» **WHAT IS NEEDED**:
Until the last line is reached, keep transcribing the material exactly.

» **SOURCE INFORMATION**:
=-=-=
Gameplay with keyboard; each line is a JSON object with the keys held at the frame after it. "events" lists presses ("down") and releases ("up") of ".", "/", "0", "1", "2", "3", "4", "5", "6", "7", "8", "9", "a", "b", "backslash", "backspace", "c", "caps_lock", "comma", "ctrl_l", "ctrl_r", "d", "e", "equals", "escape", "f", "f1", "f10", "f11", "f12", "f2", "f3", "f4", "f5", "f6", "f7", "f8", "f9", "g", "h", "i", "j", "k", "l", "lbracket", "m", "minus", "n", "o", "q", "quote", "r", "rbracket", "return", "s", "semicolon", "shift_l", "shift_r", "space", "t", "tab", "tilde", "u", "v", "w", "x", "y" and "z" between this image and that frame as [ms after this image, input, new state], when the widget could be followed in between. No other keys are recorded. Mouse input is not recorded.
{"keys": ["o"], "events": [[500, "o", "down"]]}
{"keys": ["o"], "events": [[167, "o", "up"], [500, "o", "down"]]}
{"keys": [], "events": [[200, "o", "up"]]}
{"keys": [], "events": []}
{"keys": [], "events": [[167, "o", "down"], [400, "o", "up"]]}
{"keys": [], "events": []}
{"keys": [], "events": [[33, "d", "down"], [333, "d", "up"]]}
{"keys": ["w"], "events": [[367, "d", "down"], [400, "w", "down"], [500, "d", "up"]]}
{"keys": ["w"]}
=-=-=
» **WRITTEN RESPONSE**:
Gameplay with keyboard; each line is a JSON object with the keys held at the frame after it. "events" lists presses ("down") and releases ("up") of ".", "/", "0", "1", "2", "3", "4", "5", "6", "7", "8", "9", "a", "b", "backslash", "backspace", "c", "caps_lock", "comma", "ctrl_l", "ctrl_r", "d", "e", "equals", "escape", "f", "f1", "f10", "f11", "f12", "f2", "f3", "f4", "f5", "f6", "f7", "f8", "f9", "g", "h", "i", "j", "k", "l", "lbracket", "m", "minus", "n", "o", "q", "quote", "r", "rbracket", "return", "s", "semicolon", "shift_l", "shift_r", "space", "t", "tab", "tilde", "u", "v", "w", "x", "y" and "z" between this image and that frame as [ms after this image, input, new state], when the widget could be followed in between. No other keys are recorded. Mouse input is not recorded.
{"keys": ["o"], "events": [[500, "o", "down"]]}
{"keys": ["o"], "events": [[167, "o", "up"], [500, "o", "down"]]}
{"keys": [], "events": [[200, "o", "up"]]}
{"keys": [], "events": []}
{"keys": [], "events": [[167, "o", "down"], [400, "o", "up"]]}
{"keys": [], "events": []}
{"keys": [], "events": [[33, "d", "down"], [333, "d", "up"]]}
{"keys": ["w"], "events": [[367, "d", "down"], [400, "w", "down"], [500, "d", "up"]]}
{"keys": ["w"]}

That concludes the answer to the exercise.